TASK DIRECTIONS: Please return all lines of the data below containing the string "pixels".

SUPPLIED ENTRIES:
○ ○ ○ ○ ○

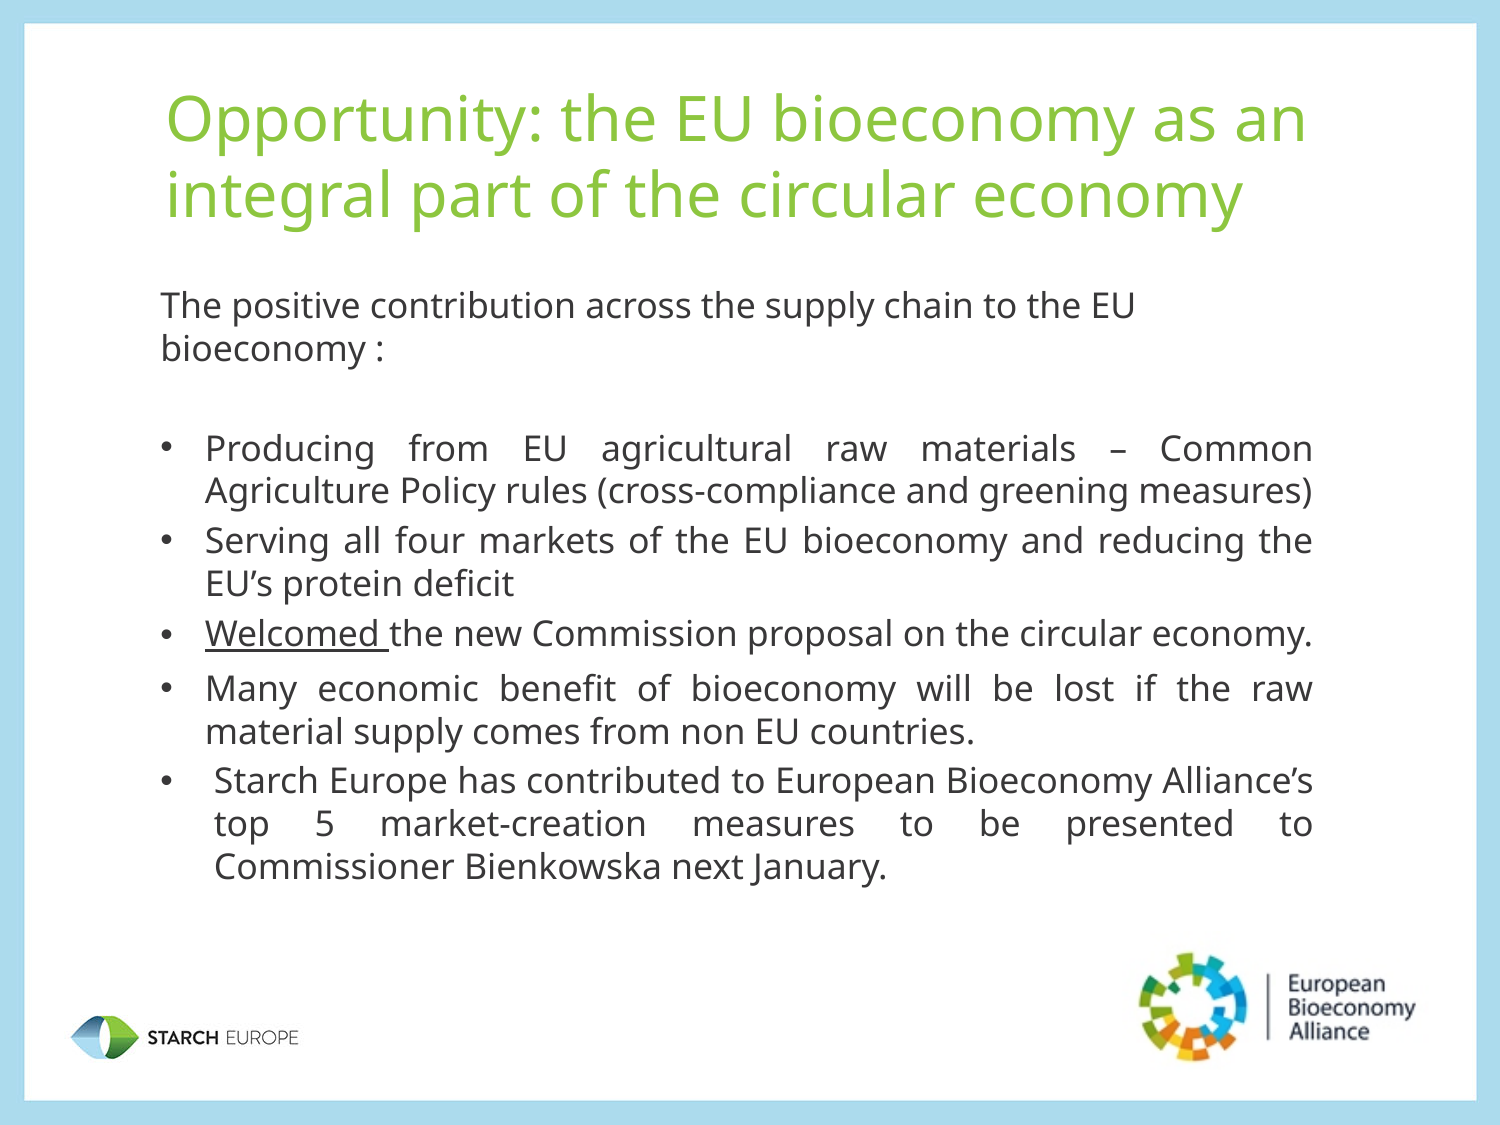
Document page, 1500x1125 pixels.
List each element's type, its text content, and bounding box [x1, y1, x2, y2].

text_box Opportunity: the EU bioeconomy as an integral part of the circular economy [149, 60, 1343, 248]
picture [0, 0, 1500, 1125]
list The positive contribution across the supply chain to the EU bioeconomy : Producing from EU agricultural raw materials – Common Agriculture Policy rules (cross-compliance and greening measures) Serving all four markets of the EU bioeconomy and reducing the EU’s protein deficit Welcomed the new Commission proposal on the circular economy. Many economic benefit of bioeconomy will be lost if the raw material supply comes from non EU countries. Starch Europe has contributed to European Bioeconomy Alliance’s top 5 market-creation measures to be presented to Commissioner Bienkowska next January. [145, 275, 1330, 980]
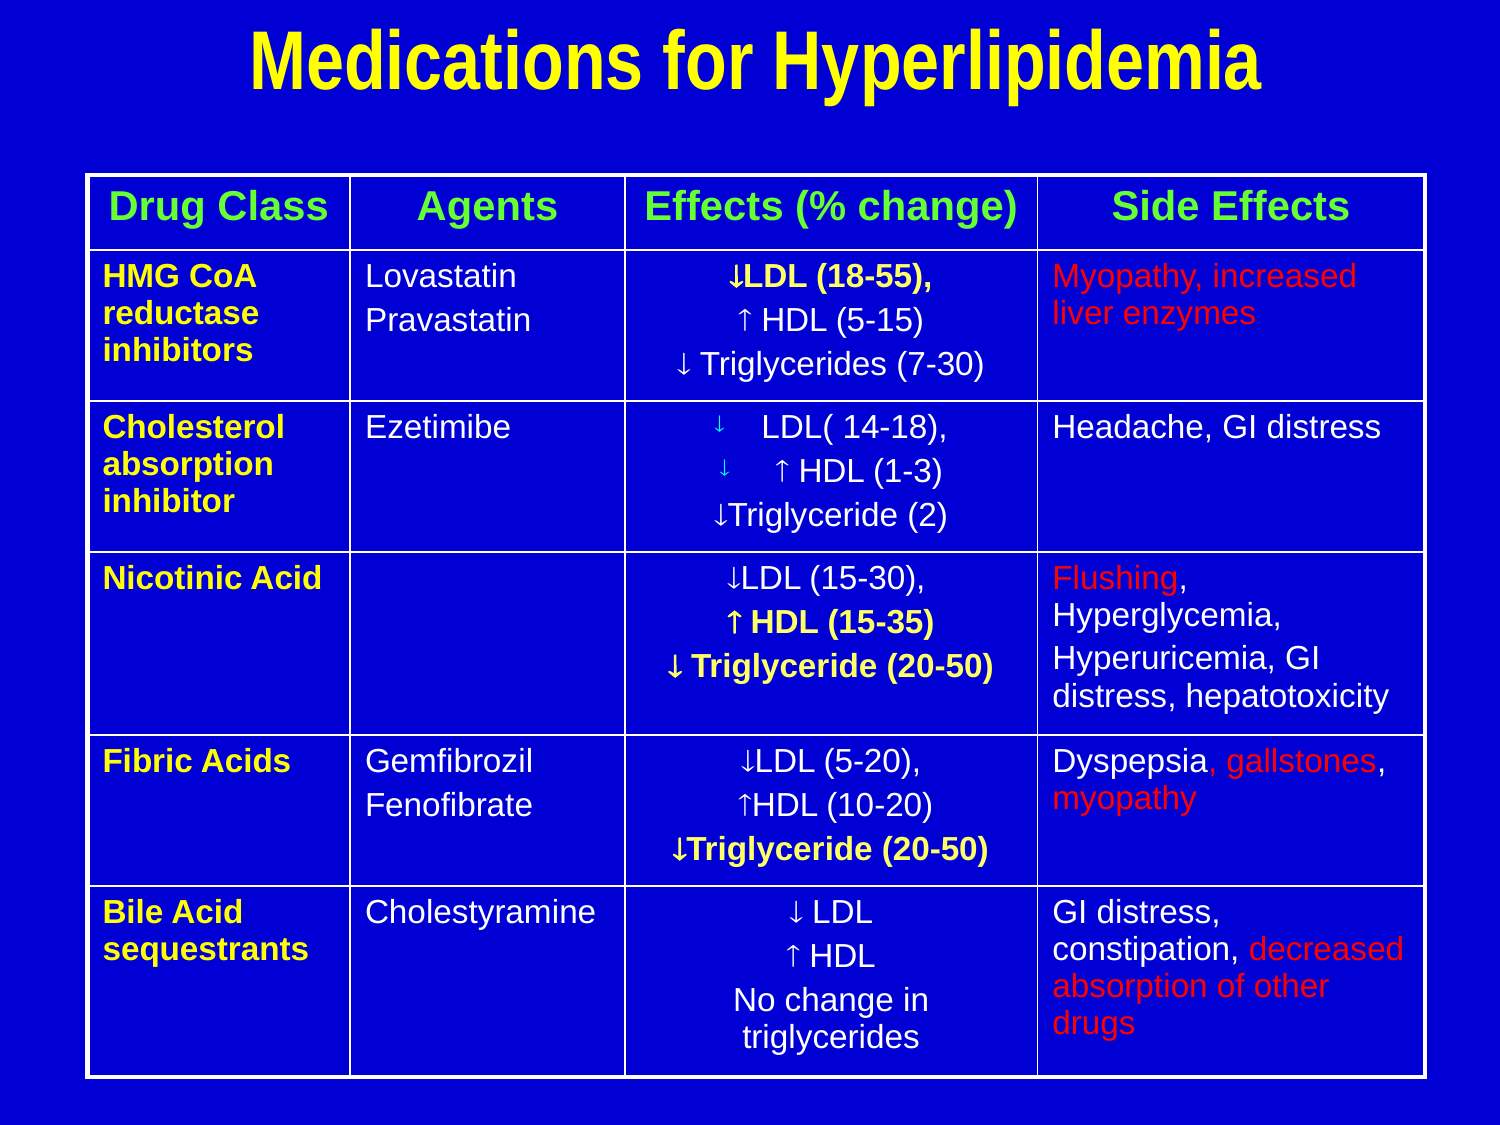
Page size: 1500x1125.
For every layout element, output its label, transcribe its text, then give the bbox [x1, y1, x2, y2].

○ ○ ○ ○ ○

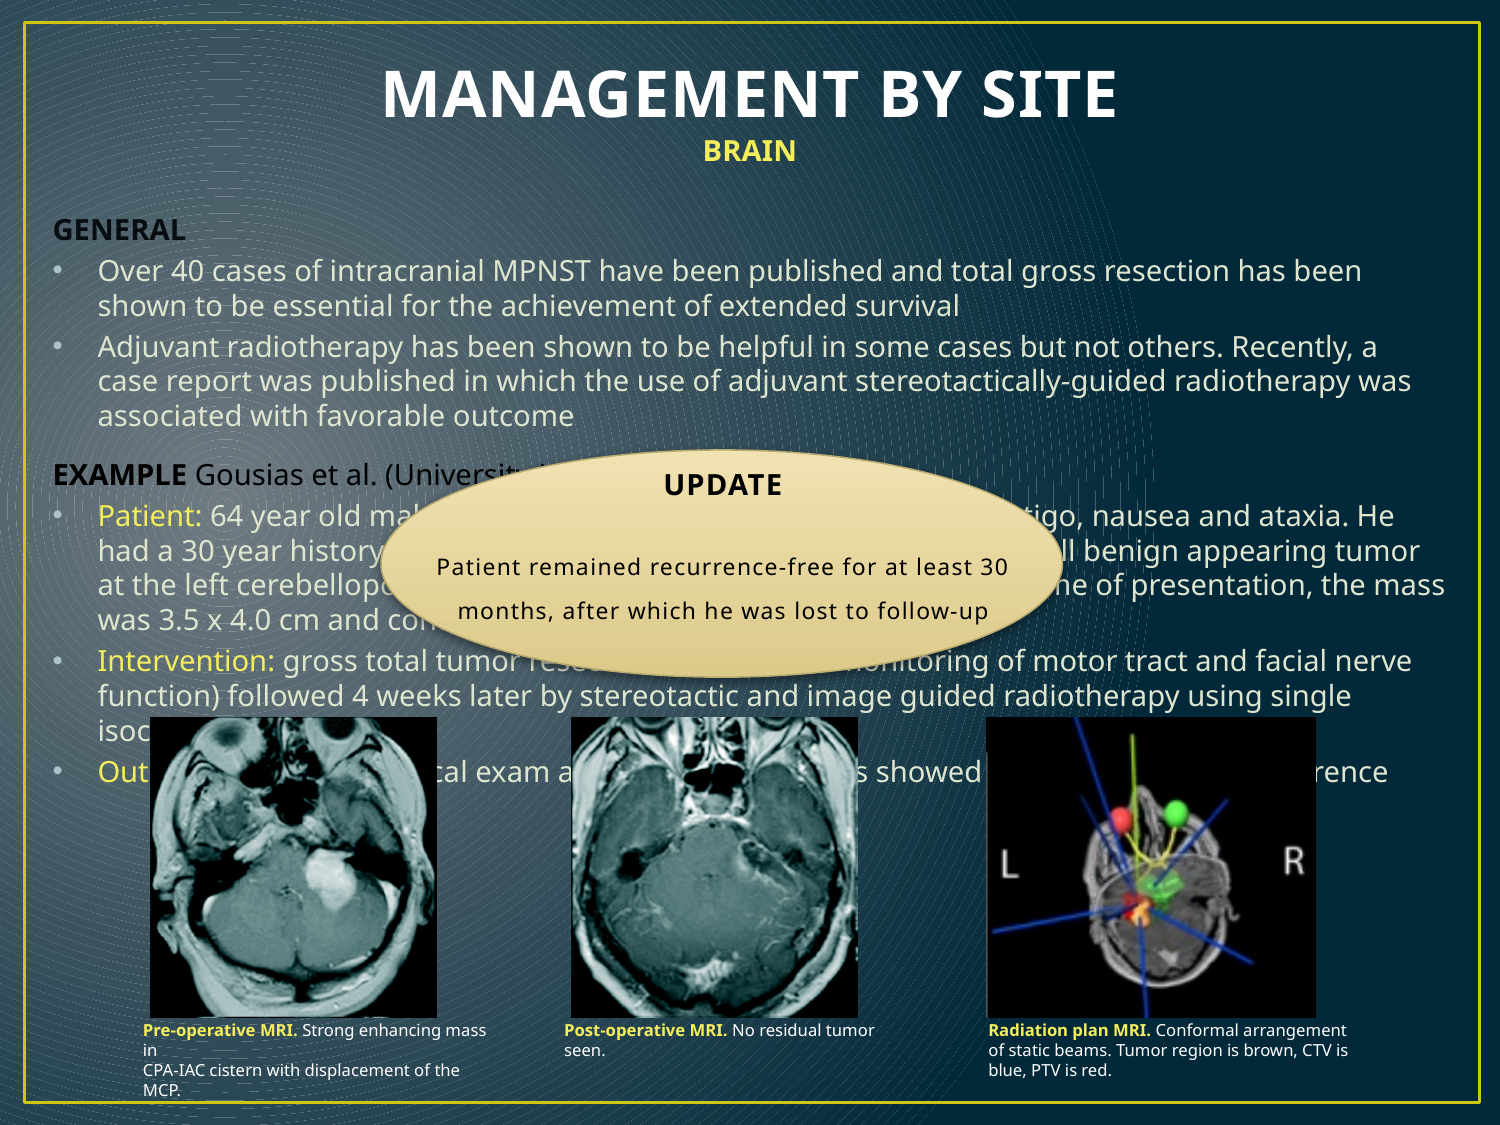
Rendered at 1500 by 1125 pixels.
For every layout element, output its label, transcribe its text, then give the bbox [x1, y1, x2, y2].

○ ○ ○ ○ ○

WRITTEN ANSWER:
Document page, 1500x1125 pixels.
Rendered at 1500 by 1125 pixels.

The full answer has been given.